BRANO FORNITO
La mail, tra le tante pubblicate da Wikileaks all’interno dello scandalo che coinvolse l’uomo forte della campagna elettorale della Clinton, dimostra la credibilità di un certo tipo di giornalismo costruito su intrecci di relazioni, amicizie, favori con i centri di potere di cui poi quel giornalismo dovrebbe essere commentatore critico.
La cosa certa è che da quel momento Chrystia Freeland diventa una delle giornaliste più apprezzate da George Soros (ma pensa un po’!) tanto da concederle di intervistarlo molte volte nel corso degli anni.
PLUTOCRATE MON AMOUR
Nella sua carriera giornalistica, passata anche attraverso l’Economist e il Washington Post, la Freeland è stata assidua frequentatrice dell’establishment finanziario, con un debole per i miliardari dall’anima e dal portafoglio d’oro; o meglio i plutocrati illuminati, i fautori di quel “filantropo-capitalismo” che lei descrive in un articolo sul New York Times, come qualcosa di più della semplice abitudine dei super-ricchi planetari alla donazione caritatevole: la tendenza a “dispiegare non solo le fortune che hanno accumulato, ma anche le competenze, l’energia e l’ambizione” al fine di “affrontare i problemi sociali più urgenti al mondo”.
Il termine “plutocrati” non è retaggio del mio complottismo reazionario, ma la parola che la stessa Freeland utilizza come titolo del suo libro per descrivere questa genìa dell’élite mondiale dal cuore pulsante di umanitarismo, tutta spesa a combattere le disuguaglianze nel mondo nella speranza che un giorno tutti siano uguali: tutti, ovviamente tranne loro.
Per la Freeland ci sono plutocrati cattivi e plutocrati buoni; quelli come Soros o Bill Gates sono i buoni perché possono elevare la politica “ad un più alto livello professionale” non scadendo “nel disordine, nell’affarismo e nella venalità della politica tradizionale”. Lei la chiama “la politica da Silicon Valley (…) tecnica e oggettiva”. Insomma una tecnocrazia plutocratica come soluzione ai problemi globali.

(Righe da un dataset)
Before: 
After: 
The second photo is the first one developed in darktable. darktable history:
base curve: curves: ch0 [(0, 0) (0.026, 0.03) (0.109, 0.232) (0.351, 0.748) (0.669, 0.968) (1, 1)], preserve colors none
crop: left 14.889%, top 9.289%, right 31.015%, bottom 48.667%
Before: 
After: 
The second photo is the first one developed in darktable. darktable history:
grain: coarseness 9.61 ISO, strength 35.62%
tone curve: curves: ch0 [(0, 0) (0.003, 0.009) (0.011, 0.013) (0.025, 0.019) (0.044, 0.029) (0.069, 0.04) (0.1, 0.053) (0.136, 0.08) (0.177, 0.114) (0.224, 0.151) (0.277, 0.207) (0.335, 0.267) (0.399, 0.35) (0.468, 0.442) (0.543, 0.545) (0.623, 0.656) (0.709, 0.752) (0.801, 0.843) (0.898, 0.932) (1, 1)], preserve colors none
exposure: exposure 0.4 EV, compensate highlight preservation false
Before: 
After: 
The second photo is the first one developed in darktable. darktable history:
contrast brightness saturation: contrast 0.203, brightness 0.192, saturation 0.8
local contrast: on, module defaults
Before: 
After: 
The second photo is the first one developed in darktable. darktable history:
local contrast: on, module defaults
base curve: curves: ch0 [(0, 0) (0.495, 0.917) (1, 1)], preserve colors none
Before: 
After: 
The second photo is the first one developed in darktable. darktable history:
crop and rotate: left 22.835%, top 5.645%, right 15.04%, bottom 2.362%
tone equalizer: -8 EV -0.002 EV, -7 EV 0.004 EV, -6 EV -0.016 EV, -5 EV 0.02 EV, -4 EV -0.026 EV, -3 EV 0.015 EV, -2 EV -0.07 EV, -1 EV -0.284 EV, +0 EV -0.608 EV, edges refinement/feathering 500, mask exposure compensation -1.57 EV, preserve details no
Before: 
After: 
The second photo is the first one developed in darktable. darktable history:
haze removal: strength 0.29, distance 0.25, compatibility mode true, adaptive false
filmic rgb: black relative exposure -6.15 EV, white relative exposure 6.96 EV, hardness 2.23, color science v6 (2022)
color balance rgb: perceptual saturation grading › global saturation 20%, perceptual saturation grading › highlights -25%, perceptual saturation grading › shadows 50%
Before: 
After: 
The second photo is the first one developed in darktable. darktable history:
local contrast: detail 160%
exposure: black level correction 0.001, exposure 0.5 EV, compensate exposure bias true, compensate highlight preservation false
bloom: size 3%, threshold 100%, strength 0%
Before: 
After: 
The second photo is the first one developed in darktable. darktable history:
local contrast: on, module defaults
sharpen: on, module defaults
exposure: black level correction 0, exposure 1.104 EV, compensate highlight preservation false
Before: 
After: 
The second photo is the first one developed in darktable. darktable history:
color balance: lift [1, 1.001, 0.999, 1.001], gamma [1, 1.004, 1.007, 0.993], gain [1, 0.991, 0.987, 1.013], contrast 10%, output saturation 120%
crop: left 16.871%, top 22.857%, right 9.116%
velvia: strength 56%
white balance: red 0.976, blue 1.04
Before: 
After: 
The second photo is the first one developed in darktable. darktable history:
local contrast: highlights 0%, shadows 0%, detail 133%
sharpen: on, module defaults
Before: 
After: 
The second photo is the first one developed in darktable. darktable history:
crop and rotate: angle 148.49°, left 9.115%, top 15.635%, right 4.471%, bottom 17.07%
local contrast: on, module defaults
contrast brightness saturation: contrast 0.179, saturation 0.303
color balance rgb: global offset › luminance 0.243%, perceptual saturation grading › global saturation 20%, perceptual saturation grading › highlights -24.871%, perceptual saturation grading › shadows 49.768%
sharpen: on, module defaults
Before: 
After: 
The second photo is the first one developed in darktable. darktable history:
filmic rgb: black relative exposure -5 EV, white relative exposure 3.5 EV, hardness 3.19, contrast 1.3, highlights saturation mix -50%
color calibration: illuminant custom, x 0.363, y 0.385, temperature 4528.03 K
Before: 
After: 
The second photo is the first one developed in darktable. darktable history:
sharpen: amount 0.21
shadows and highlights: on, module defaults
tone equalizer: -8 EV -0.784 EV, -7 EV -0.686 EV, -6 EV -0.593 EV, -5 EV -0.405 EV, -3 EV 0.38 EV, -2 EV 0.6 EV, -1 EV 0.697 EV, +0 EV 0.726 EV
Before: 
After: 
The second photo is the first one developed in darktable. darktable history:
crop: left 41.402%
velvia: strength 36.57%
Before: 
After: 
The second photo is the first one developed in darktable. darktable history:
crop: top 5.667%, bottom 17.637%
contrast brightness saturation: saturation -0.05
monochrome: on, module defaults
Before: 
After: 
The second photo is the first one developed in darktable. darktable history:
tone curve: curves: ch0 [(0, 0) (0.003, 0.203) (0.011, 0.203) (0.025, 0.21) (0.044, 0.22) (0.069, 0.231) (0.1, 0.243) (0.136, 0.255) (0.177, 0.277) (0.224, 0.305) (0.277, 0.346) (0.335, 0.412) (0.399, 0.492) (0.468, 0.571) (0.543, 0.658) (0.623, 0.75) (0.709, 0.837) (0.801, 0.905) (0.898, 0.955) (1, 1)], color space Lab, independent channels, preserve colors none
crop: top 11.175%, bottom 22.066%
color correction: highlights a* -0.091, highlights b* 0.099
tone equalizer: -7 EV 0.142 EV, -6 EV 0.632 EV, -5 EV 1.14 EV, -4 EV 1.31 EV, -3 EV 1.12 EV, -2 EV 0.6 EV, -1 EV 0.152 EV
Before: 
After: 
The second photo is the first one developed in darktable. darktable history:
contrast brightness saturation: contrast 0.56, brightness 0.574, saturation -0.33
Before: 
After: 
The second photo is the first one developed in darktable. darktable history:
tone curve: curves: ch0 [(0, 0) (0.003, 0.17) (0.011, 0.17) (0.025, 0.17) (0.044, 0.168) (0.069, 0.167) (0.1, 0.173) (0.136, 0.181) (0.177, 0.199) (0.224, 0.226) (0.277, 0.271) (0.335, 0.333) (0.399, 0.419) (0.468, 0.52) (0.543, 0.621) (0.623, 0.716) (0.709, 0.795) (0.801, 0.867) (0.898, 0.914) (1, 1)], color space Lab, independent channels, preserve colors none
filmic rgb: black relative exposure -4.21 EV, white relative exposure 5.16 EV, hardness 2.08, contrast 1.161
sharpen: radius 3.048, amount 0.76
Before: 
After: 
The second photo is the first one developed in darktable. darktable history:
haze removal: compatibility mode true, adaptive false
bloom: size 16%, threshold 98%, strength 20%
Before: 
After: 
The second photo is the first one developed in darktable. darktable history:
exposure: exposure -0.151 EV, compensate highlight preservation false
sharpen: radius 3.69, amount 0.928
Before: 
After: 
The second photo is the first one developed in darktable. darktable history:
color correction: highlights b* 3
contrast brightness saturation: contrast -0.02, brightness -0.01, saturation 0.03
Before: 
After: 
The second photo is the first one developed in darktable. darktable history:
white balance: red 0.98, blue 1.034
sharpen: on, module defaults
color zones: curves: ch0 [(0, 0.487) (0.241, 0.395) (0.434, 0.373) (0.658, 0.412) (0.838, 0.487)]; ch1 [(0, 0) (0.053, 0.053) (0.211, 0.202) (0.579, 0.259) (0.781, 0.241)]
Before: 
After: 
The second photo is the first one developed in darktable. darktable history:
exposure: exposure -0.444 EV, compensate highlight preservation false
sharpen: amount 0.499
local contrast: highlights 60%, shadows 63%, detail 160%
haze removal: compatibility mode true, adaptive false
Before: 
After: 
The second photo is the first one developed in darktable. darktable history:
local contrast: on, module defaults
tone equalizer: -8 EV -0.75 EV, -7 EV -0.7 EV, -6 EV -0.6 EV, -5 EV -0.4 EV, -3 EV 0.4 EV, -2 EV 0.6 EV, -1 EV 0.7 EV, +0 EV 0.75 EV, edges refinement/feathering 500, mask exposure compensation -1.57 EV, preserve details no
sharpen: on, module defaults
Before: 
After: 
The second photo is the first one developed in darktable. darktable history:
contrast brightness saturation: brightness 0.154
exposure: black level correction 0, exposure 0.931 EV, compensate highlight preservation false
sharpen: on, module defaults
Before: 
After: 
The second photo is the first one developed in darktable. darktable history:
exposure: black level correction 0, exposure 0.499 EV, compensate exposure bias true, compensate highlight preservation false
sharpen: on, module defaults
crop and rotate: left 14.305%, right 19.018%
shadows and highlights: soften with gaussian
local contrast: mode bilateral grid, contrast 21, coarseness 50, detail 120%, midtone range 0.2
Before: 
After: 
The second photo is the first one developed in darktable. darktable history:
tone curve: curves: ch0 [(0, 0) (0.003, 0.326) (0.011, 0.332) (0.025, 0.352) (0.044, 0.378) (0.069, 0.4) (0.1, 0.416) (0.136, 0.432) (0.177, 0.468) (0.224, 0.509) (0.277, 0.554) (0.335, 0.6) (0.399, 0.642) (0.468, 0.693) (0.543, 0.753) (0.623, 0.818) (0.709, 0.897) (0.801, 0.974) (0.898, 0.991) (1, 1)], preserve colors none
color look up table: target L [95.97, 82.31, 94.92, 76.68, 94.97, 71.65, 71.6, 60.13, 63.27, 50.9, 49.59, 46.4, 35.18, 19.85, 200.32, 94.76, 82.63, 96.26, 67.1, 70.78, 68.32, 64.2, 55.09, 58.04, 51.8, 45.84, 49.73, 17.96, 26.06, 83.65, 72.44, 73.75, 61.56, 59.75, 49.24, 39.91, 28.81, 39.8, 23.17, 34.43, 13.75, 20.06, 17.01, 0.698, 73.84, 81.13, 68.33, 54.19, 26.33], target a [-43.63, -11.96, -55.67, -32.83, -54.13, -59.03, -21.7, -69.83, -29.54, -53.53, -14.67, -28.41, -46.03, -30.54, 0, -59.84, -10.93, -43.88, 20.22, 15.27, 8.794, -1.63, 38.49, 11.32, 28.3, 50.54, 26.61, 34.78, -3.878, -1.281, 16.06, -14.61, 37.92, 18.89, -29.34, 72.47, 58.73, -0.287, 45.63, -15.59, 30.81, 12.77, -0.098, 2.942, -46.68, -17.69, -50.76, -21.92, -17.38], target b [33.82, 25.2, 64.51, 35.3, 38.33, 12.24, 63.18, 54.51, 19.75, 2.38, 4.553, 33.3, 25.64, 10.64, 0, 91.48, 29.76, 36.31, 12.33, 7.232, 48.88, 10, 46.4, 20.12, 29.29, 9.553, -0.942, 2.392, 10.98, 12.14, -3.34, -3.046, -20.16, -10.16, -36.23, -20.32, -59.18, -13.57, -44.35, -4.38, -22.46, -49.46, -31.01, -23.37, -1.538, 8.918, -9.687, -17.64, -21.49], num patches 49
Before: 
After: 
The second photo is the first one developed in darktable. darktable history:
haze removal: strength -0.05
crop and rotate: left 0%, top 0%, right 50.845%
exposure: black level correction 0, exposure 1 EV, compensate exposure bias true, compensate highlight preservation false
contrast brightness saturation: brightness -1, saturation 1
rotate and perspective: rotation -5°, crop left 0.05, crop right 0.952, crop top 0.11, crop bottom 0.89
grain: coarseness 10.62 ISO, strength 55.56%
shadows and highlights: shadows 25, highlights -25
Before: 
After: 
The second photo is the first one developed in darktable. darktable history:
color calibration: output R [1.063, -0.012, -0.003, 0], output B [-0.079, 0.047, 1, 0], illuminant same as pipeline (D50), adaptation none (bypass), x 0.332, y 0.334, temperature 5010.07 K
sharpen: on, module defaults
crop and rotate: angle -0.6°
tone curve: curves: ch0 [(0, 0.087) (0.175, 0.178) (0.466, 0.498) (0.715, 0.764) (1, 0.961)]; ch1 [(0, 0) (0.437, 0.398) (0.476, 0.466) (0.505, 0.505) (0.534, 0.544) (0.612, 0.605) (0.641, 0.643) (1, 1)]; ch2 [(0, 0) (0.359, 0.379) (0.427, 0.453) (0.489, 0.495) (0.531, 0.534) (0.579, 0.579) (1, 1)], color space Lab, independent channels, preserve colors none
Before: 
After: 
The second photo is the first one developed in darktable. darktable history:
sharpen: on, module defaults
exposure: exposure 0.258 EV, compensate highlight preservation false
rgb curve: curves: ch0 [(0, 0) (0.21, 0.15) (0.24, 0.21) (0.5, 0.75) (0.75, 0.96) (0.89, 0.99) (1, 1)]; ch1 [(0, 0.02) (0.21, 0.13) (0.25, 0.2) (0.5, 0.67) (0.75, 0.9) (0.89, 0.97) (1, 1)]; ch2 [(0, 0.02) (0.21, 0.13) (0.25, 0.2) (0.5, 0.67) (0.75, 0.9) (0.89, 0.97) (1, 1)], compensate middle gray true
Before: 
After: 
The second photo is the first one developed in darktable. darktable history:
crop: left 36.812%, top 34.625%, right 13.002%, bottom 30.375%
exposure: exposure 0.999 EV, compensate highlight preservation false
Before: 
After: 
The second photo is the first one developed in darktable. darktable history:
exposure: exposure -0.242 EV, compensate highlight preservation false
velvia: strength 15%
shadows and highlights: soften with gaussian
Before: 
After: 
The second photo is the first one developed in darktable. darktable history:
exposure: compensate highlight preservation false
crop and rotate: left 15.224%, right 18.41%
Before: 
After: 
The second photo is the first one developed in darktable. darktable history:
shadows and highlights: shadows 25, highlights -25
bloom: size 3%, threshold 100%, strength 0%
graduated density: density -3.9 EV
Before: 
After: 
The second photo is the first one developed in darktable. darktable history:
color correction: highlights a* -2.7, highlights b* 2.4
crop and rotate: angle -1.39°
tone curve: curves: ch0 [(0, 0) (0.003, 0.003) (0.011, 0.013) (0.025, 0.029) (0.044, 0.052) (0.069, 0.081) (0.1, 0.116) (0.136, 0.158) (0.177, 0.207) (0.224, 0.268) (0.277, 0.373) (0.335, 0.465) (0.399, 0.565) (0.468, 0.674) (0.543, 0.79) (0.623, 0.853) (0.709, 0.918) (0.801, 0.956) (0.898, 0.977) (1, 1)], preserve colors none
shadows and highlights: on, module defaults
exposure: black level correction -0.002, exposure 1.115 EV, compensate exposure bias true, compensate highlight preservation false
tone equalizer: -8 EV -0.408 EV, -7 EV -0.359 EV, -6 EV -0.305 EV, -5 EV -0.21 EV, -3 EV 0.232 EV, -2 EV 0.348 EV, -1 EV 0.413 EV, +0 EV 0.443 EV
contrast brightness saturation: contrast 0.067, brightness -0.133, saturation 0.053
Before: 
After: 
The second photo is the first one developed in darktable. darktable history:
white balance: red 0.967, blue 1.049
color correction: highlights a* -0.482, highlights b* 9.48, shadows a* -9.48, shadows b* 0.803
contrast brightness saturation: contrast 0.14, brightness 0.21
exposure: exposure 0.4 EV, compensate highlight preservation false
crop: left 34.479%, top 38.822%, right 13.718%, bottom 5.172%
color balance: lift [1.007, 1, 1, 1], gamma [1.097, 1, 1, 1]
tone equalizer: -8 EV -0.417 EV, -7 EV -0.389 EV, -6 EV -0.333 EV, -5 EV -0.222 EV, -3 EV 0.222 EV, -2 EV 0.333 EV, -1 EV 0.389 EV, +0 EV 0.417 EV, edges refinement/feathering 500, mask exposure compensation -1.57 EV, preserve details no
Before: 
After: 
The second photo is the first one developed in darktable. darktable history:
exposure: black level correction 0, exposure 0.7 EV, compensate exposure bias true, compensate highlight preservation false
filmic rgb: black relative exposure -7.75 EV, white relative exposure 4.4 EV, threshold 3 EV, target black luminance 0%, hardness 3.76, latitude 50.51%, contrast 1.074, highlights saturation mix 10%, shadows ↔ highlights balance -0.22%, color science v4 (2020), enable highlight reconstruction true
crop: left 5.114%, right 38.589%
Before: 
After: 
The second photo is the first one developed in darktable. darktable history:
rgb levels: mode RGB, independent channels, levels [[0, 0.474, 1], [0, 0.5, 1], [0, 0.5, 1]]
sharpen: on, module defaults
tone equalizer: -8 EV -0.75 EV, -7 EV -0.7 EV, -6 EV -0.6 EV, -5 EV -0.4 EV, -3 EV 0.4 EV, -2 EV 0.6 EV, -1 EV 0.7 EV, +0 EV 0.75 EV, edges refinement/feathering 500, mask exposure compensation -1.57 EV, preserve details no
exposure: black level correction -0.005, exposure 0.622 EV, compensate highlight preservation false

COSA FARAI
Rispondi a queste domande sul brano:
1. Attraverso quali due testate, citate nel brano, è passata la carriera giornalistica della Freeland?
2. Quale parola usa la Freeland come titolo del suo libro?
3. Chi sono i due esempi di "plutocrati buoni" secondo la Freeland?

PROBLEMA RISOLTO
1. L'Economist e il Washington Post.
2. "Plutocrati".
3. Soros e Bill Gates.